Или купим хлеб в новой булочной у парка, или нет, давайте все пойдем куда-нибудь поесть и хорошо отдохнем. Да. Так они перешептывались, стараясь меня не разбудить.
— Представляю. В этом — вся моя сестра. — Я снова разревелась. — Почему же сегодня я все время плачу.
— Потрясение от произошедшего сейчас отступает. Время лечит все, хотя в это невозможно поверить.
— Почему ты все понимаешь?
— Если только дело касается тебя.
— Хоть ты и врешь, все равно спасибо.
Я подумала, эх, хорошо бы такой разговор состоялся при других обстоятельствах. Однако в его словах сквозила такая непринужденность, которая заставляла меня забыть обо всем.
В кафе никого не было.
Мы сели у окна и выпили по чашке кофе. Все, кроме существования сестры, было естественным. Сестра покинула мой мир, будто промелькнувший сон. Обидно, но не стыдно. Было бы справедливо желать, чтобы в нынешнем состоянии сестра побыстрее исчезла из этого мира.
— Горевать о положении Куни может каждый, — сказал Сакаи. — Но не нужно ее жалеть. Кажется, что она от этого становится еще беспомощней.
— Я тоже так думаю. Мы были дружны и счастливы. Наверно, сейчас самое тяжелое время. Мама не простудилась, ей психологически трудно. Но когда-нибудь обязательно наступит день, который принесет в нашу семью новые радости. И сейчас, вне нашей семьи, существует другая жизнь, хорошая настолько, что даже трудно себе представить. Но ждать этого я уже не хочу. Потому что сначала долго ждала, что случится чудо.

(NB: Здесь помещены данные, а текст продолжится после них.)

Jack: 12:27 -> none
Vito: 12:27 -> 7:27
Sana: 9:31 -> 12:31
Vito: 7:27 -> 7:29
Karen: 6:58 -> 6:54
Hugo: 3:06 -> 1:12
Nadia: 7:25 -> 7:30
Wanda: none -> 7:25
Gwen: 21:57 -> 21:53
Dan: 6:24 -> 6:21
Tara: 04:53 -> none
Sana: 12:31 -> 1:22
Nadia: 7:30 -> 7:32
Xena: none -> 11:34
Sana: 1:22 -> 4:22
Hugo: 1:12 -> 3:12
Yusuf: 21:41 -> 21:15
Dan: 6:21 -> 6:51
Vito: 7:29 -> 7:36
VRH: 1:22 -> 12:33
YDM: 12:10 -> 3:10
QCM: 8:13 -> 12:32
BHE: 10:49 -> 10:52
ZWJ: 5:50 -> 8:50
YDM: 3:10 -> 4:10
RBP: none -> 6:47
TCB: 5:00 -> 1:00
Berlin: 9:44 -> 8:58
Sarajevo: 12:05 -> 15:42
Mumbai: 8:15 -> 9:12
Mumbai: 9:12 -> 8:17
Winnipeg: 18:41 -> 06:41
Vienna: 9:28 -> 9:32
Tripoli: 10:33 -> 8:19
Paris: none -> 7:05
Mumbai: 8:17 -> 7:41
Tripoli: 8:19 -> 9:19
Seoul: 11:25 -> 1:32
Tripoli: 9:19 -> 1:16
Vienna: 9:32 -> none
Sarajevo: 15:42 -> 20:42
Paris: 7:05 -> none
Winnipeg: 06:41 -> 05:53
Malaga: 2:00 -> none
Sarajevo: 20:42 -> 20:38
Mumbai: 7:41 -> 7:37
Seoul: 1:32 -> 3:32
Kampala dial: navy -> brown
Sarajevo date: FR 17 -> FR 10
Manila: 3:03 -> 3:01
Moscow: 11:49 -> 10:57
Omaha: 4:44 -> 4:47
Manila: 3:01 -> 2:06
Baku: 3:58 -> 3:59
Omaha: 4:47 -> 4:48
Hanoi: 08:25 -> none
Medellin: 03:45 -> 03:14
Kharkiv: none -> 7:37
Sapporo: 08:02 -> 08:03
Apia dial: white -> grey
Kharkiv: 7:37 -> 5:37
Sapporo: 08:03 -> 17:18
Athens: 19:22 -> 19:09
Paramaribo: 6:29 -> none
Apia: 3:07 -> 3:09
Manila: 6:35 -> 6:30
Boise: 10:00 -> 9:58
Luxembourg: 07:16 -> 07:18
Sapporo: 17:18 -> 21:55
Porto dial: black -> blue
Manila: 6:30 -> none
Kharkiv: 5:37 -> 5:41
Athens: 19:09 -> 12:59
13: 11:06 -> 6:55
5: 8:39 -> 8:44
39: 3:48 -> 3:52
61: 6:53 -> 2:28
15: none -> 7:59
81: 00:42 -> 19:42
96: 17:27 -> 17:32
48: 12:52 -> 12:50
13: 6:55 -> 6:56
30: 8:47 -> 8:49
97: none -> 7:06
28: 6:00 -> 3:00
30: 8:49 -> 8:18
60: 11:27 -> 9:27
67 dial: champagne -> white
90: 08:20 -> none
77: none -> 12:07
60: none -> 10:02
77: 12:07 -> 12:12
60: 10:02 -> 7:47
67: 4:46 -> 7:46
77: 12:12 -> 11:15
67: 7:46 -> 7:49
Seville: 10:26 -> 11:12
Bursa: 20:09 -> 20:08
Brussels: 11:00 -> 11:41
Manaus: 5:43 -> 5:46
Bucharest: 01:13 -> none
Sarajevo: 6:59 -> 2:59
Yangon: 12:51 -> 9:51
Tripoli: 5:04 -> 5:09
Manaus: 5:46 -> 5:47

— Естественно не хочешь, — согласился Сакаи. — Все скорбят, даже чужие люди, как я. Даже те мандаринчики шокированы тем, что нет Куни.
— Такое бывает. И в больнице много подобных пациентов. Я всего наслушалась. До этого момента я не знала, что есть такой мир.
— Да. Но думай не думай, всегда происходят аналогичные вещи и многие другие.